The increasing impotence of the Hapsburg family of Spanish king’s reached its climax in Philip’s son, Charles II. One has but to glance at the latter’s portrait, painted by Juan Carreño, to realise the physical and mental degeneracy that the family type has undergone. The type, as one sees it in Titian’s equestrian portrait of his great-great-grandfather, Charles I of Spain and V of Germany, is already abnormal. The grey eyes, for all their sternness and penetrating character, have a pathetic cast of melancholy; the under jaw protrudes like that of an ape. But the chin is massive, as indicative of force as of ferocity. In Philip II, as he appears in Titian’s portrait in the Prado, the face has lengthened; the eyes have lost their piercing gaze, and while no less melancholy, have an expression of deliberate cruelty. The coarseness of the lower part of the face is displayed in the exaggerated sensuality of the out-turned lower lip, beneath which is a tapering chin, that has a suggestion of blended weakness and petty doggedness. In the equestrian portrait of Philip III, which is supposed to have been painted by Bartolomé Gonzáles and effectively retouched by Velasquez, the monarch’s head is carried a little back, a gesture which extenuates with probable intention the protrusion of the lower part. But the chin is feebly pointed, the under lip pendulous, while the eye suggests an empty vacuity, that is echoed in the mild fierceness of the upcurling moustache. It is a face vain, stupid and not a little commonplace. The last quality, at least, is absent, from the portraits of Philip IV. The face, especially when young, reflects the King’s intrinsic refinement; but its length has become exaggerated, the protruding under-lip and jaw are puffed and fleshy, weakly sensual, while the eyes are apathetic. The expression of the whole is of a nature nearly worn out, that can only be stirred to occasional alertness by the stimulant of trivial excitements. Finally, in Carreño’s portrait of Charles II, (p. 132) appears a total extinction of active faculties, soft sensuousness rather than sensuality, a settled look of apathy and the profound depression of a religious monomaniac.

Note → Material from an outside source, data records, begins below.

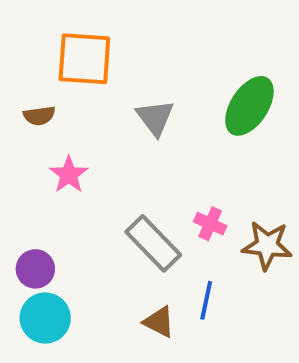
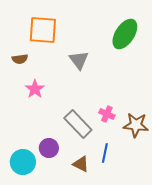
green ellipse: (249, 106) -> (125, 34), moved
purple circle: (35, 269) -> (49, 148), moved

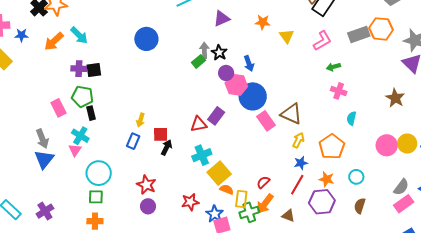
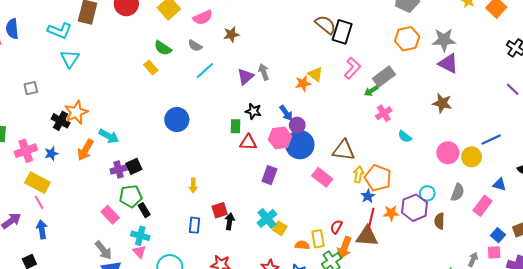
orange star: (263, 22) -> (303, 83), moved
gray rectangle: (359, 34) -> (384, 76), moved
gray arrow: (204, 50) -> (264, 72), moved
green rectangle: (199, 61) -> (235, 126), turned -32
purple circle: (226, 73) -> (297, 125), moved
pink cross: (339, 91) -> (384, 113), turned -35
cyan semicircle: (351, 118) -> (405, 137), turned -48
yellow arrow: (141, 120) -> (193, 186), moved
pink rectangle: (266, 121) -> (322, 177), moved
red triangle: (199, 124) -> (248, 142), moved, turned 30
yellow circle: (407, 143) -> (472, 157), moved
orange pentagon: (332, 147) -> (378, 178), moved
yellow square: (219, 173) -> (280, 228), moved, size x0.6
orange star: (327, 179) -> (391, 213), moved
gray semicircle: (401, 187) -> (458, 192), moved
yellow rectangle: (241, 199) -> (318, 239), moved
purple hexagon: (322, 202) -> (415, 208), moved
brown triangle: (288, 216) -> (367, 236), moved, size x1.6

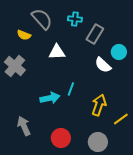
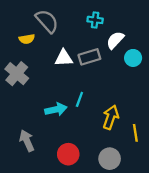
cyan cross: (75, 19) -> (95, 20), moved
gray rectangle: (95, 34) -> (89, 57), moved, turned 42
yellow semicircle: (24, 35) -> (27, 39), turned -32
white semicircle: (103, 65) -> (115, 40), moved, turned 90
yellow line: (121, 119) -> (135, 133), turned -63

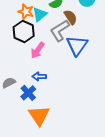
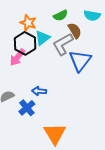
cyan triangle: (40, 14) -> (42, 38), moved
pink arrow: (38, 50) -> (17, 57), moved
orange triangle: (39, 115) -> (55, 134), moved

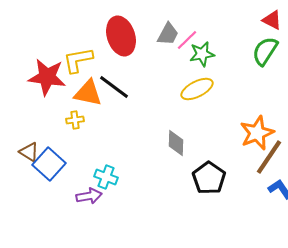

Charles was scarcely four years old when the death of his father in 1665 made him king of a bankrupt country. It was the policy of the Queen Mother, whose regency was marked by political incompetence and personal amours, to keep her son as childish as possible. And, when he reached his majority at the age of fifteen and supplanted his mother’s influence by that of Don Juan of Austria, the latter also schemed to keep his master in a condition of mental darkness and dependence. Thus Charles was the victim alike of racial degeneracy and of thwarted development. Complete incapacity to govern himself or others was the natural result. He shunned the affairs of state, mildly supported the arts as far as the beggared state of the treasury would permit, and sank into a religious mania that found satisfaction in attending auto-da-fés and prostrating himself in acts of personal penance. Dying childless in 1700, he brought the Hapsburg line to an inglorious conclusion; and the succession passed to a branch of the Bourbon family.